Quando a viu, Mónica esboçou um sorriso (que saiu amarelo), engoliu em seco e acenou discretamente. Após uma rápida troca de olhares, a estranha apontou o queixo para César e, enquanto se sentava no meio dos dois neo-irmãos, dirigiu-se a Mónica:
- É este?
- Sim.
- Pensei que fosse mais alto. Tens a certeza?
- Sim.
- Também não parece muito esperto... mas a responsabilidade é tua!
- Mas afinal o que é que se passa aqui?! - a voz de César elevou-se ligeiramente e algumas dezenas de pescoços segurando faces incomodadas rodaram na direcção do estranho grupo.
- Shhhhhhh!
- Esteja quieto, não se mexa e sobretudo não atraia as atenções. - a voz autoritária com que a desconhecida se dirigiu a César não deixava margem para veleidades - Coloque este anel e saia imediatamente atrás de mim. O meu nome é Sara e não quero mais perguntas.
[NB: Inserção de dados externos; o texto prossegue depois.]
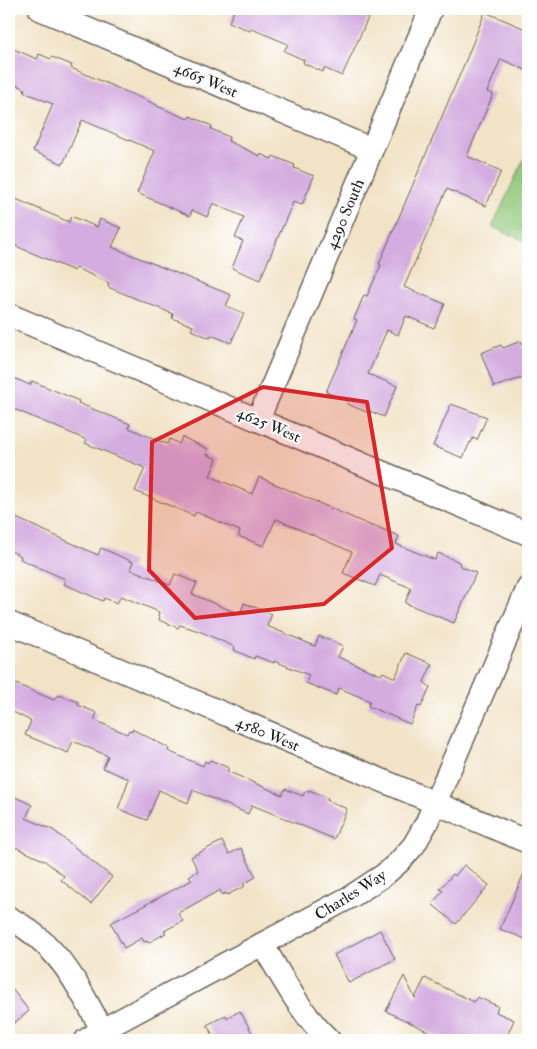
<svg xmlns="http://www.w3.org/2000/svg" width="537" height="1049" font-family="'IM FELL Double Pica',serif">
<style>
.pitch{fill:#93c97b;stroke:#58724c}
.building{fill:#d4ace0}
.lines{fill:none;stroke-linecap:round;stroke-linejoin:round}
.minor-casing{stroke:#676258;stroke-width:25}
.minor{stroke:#fff;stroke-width:22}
.marked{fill:#d62828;fill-opacity:0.2;stroke:#d62828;stroke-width:4;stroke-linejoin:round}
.labels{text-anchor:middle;stroke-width:4;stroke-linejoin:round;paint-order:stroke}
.street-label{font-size:16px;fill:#1c1c1c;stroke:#fff}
</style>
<rect width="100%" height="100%" fill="#fff"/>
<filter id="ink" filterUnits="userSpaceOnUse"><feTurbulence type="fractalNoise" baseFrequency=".02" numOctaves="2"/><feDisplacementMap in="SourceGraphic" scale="10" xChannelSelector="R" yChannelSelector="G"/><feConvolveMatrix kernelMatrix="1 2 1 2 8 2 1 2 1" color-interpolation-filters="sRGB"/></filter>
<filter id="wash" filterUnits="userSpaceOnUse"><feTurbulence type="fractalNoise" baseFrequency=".0096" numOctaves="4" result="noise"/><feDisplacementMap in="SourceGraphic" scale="20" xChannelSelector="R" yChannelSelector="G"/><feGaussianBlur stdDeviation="1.12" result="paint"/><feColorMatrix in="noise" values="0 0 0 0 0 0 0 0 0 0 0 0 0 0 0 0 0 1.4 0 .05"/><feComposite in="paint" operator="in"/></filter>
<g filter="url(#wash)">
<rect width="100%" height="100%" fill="#f2e3c7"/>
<path class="pitch" d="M 528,150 L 528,242 L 492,227 Z"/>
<g id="blocks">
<g class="building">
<path d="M 235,9 L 372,9 L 342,76 L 324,68 L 323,72 L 303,63 L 304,60 L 284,51 L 288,44 L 252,29 L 250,31 L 229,22 Z"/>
<path d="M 485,12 L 528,30 L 528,71 L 501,59 L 487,92 L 493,94 L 467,156 L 501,171 L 486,206 L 447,189 L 404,287 L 445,304 L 434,328 L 406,316 L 398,335 L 387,330 L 368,374 L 397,386 L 384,417 L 370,411 L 369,413 L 347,404 L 348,401 L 326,392 L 357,320 L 354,319 L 364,295 L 367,296 L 381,265 L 379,264 L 466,60 Z"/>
<path d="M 9,47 L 37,59 L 39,54 L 51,59 L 52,57 L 72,65 L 71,68 L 157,105 L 157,106 L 188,119 L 190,116 L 212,126 L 211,129 L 229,137 L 228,141 L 260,156 L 260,154 L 272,159 L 273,156 L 295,165 L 294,168 L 314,176 L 302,205 L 293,202 L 260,280 L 232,268 L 243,241 L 235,238 L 244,217 L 213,203 L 207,217 L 192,210 L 190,216 L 137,193 L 155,151 L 82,120 L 63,164 L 33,151 L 53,104 L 24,92 L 25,89 L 9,81 Z"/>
<path d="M 9,196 L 69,222 L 71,216 L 97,227 L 100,219 L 121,228 L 112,247 L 231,295 L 226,306 L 244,313 L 231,343 L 211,335 L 210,338 L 191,330 L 193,326 L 172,318 L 173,314 L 108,287 L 109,283 L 76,268 L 74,271 L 9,243 Z"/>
<path d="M 521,341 L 528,360 L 528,376 L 494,387 L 481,353 L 501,345 L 503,348 Z"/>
<path d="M 9,376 L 30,385 L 32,381 L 79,401 L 78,403 L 130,424 L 129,428 L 167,444 L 170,439 L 179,444 L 182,437 L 208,449 L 206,454 L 217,459 L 210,476 L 252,494 L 259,477 L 374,527 L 375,526 L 399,536 L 396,544 L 435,560 L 438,553 L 459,562 L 460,566 L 476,573 L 454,623 L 405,603 L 411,588 L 380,575 L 375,586 L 343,573 L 352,552 L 276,519 L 264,546 L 238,536 L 240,531 L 196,512 L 194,516 L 135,491 L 145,468 L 85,443 L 87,440 L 9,407 Z"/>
<path d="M 451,404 L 487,417 L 477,440 L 473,438 L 471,443 L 470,442 L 463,458 L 433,446 Z"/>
<path d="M 14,517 L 98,555 L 101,548 L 133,562 L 130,569 L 170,585 L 175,574 L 197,583 L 192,594 L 227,609 L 240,614 L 244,603 L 272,614 L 267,626 L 315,646 L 319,636 L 343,646 L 338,657 L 381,675 L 383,672 L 395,678 L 406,653 L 432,664 L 424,682 L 430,687 L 421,707 L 418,706 L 410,724 L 368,706 L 370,701 L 339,688 L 336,695 L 306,683 L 309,675 L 274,661 L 274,663 L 255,656 L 254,659 L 234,650 L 235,647 L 199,631 L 180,625 L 178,628 L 159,620 L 160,617 L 158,616 L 159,612 L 121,596 L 117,603 L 104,598 L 103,601 L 64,584 L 65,579 L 20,559 L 21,556 L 9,550 L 9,529 Z"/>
<path d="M 9,681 L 54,700 L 56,696 L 58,697 L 59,695 L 79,702 L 78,705 L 97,713 L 94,720 L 127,734 L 129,730 L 132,731 L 132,729 L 169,748 L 168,751 L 203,766 L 205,761 L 208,763 L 210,760 L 229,768 L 227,771 L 282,795 L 285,789 L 303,796 L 305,791 L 308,792 L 309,790 L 328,798 L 327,800 L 347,809 L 334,839 L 252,805 L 248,814 L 193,790 L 188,803 L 159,790 L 147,820 L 118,809 L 129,779 L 103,768 L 108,756 L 73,741 L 68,753 L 25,735 L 31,721 L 9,710 Z"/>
<path d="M 9,794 L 32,805 L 26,818 L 53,830 L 112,877 L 91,904 L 61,880 L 64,876 L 45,861 L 13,846 L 9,855 Z"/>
<path d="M 222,841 L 229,854 L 241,848 L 256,877 L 243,884 L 245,886 L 227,895 L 226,893 L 222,895 L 220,890 L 178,913 L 183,921 L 164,931 L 166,933 L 148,943 L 147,941 L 144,942 L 142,938 L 124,948 L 111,923 L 192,880 L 189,876 L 198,871 L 191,857 Z"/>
<path d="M 528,864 L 528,940 L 500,929 Z"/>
<path d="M 464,865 L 489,885 L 456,924 L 432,904 L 443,891 L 440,889 L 453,874 L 455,876 Z"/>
<path d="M 380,930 L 395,959 L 349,983 L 334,955 Z"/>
<path d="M 404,976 L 415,998 L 425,978 L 474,1002 L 477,997 L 498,1006 L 496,1012 L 514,1020 L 505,1040 L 446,1040 L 386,1011 Z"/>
<path d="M 9,985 L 29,1011 L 9,1027 Z"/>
<path d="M 240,1011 L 256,1040 L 216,1040 L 207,1025 L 226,1015 L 227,1018 Z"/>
</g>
</g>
</g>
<g filter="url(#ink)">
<use href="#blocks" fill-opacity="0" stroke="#676258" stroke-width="1"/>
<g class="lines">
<defs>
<g id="minor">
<path d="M 40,9 L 371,149"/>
<path d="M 9,315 L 528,534"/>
<path d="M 258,420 L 431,9"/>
<path d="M 9,623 L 528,842"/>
<path d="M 9,918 C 58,944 77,983 102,1030"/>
<path d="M 262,944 C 283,978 300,1013 329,1040"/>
<path d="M 86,1040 L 102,1030 L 352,896 L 384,875 L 399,862 L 414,845 L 426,824 L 528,588"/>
</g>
</defs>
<use href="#minor" class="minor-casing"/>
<use href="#minor" class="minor"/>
</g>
</g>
<path class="marked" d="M 263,387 L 367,402 L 392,548 L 324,604 L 195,618 L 149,570 L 152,442 Z"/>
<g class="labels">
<g class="street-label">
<text transform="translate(206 79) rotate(23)" y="6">4665 West</text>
<text transform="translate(344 214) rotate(-67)" y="6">4290 South</text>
<text transform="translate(269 424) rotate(23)" y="6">4625 West</text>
<text transform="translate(268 733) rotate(23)" y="6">4580 West</text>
<text transform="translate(350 894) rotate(-32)" y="6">Charles Way</text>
</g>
</g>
<rect width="537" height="1049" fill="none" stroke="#fff" stroke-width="30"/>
</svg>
Meses mais tarde César haveria de perguntar a si próprio porque raio é que naquele momento decidiu obedecer e seguir Sara. Tinha sido claramente uma das decisões mais infelizes da sua vida...
Foi com uma estranha coordenação, como peças de dominó a funcionar ao contrário (levantando-se para endireitar a peça seguinte) que Sara, César e Mónica (por esta ordem) se levantaram, abandonaram resolutamente a sala e seguiram em passo acelerado e sem pronunciar qualquer palavra para o exterior do edifício.
No exterior aguardava-os uma limousine de vidros fumados, cuja porta entreaberta era segurada por um Ambrózio de bigodes e cabelos brancos com todos os dentes de ouro.
- Lassen sie uns gehen! Jetzt! - vociferou Sara, dois segundos antes de arrancarem a alta velocidade pelas estreitas ruas da cidade e de César perceber com preocupação que no banco de trás da viatura também estavam dois indivíduos que poderiam perfeitamente pertencer aos quadros da selecção angolana de wrestling.